On Sat, 12 Oct 2002, Larry Wall wrote:
> On Sat, 5 Oct 2002, John Williams wrote:
> : Personally, I hope they look like attributes.
>
> They will, outside the class anyway.  Inside it's $.foo.
>
> : But if they do, the perl5
> : lvalue subs are not the way to do it.  Why?  Because an lvalue sub returns
> : a lvalue which get set _after_ the sub returns.  At that point it is too
> : late for the sub to do anything useful with the new value.
>
> Lvalue methods will have some kind of optional property which specifies
> a closure to execute after the modification happens.
>
>     method foo {
>       my $handle = find_database("random criteria");
>       return $handle.fetch();
>
>       WRITE {
>           $handle.store(shift);
>       }
>     }
>
> Or some such.  Note how the internal block allows capture of the $handle from
> the original closure.   (A READ closure was also discussed in Zurich.)
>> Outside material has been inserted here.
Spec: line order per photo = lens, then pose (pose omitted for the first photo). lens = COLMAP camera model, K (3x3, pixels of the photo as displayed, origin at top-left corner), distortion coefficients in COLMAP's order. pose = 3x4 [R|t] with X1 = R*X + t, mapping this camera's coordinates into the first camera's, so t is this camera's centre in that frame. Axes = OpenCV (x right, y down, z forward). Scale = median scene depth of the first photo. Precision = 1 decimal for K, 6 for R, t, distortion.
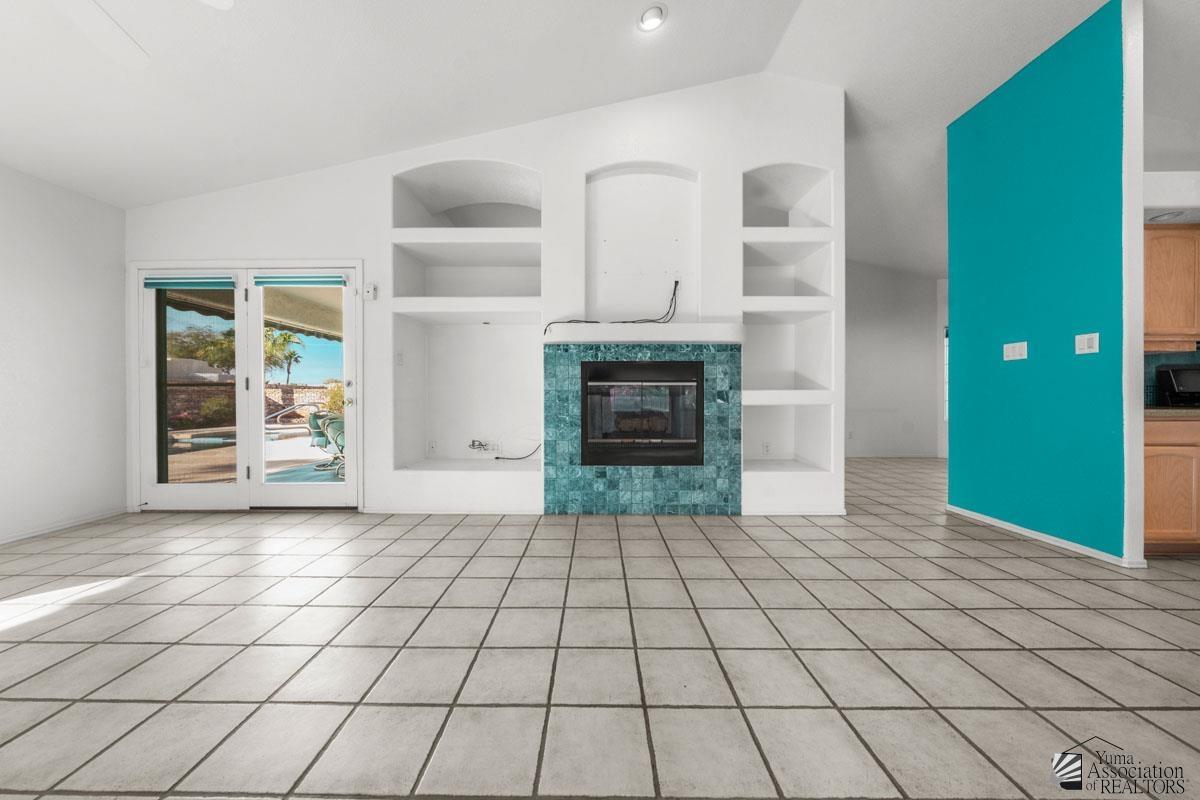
lens RADIAL K [[417.0, 0, 599.3], [0, 417.0, 391.6], [0, 0, 1]] dist [-0.002575, -0.000038]
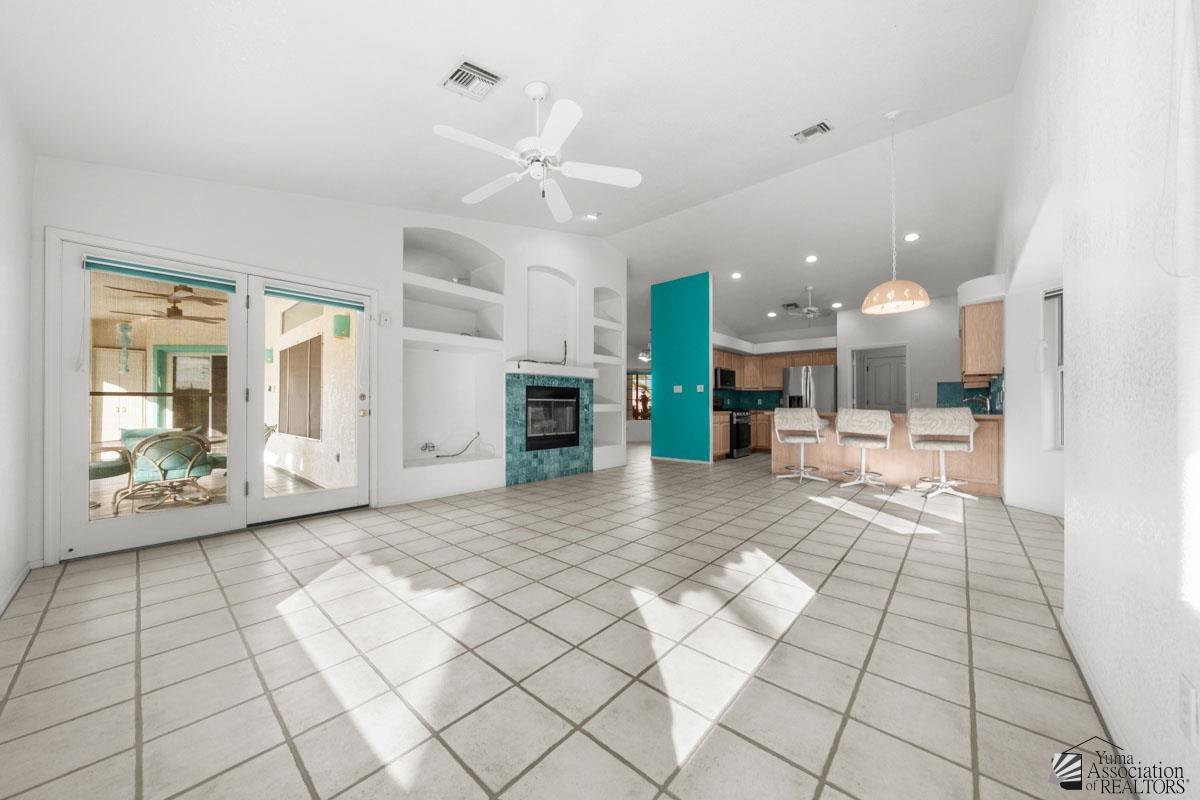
lens RADIAL K [[417.0, 0, 594.2], [0, 417.0, 400.9], [0, 0, 1]] dist [-0.002575, -0.000038]
pose [[0.654623, 0.009712, 0.755894, -1.065700], [-0.005642, 0.999952, -0.007962, -0.002703], [-0.755935, 0.000948, 0.654646, -0.226351]]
That looks good.  I was actually imagining some sort of tie-like routine
which would be called whenever the variable was accessed.

   method foo is accessor ($stuff_i_might_need_to_know, $new_value) {
      if exists($new_value) {
         ...
         $.foo = $new_value;
      }
      ...
      return $.foo;
   }

lvalue methods still seem to work in reverse to me though.  If I say
   $x = $object.foo = $y;
then first an lvalue accessor returns an object to receive the value of
$y.  Next the write (oh by the way...) closure is called.  Finally the
value of $y is passed on to $x, but its too late for foo to change its
mind about what its own value will be if something in write{} caused the
collapse of its quantum state.

An accessor like the above could return a different value than it was
given, which would admittedly be an odd thing to do, but perl users being
what they are, someone would think of a reason to do it.

By the way, which apocalypse will describe how properties work?
It seems like they will need some similar way of "taking control" when a
variable or value (or method or class or whatever) is accessed.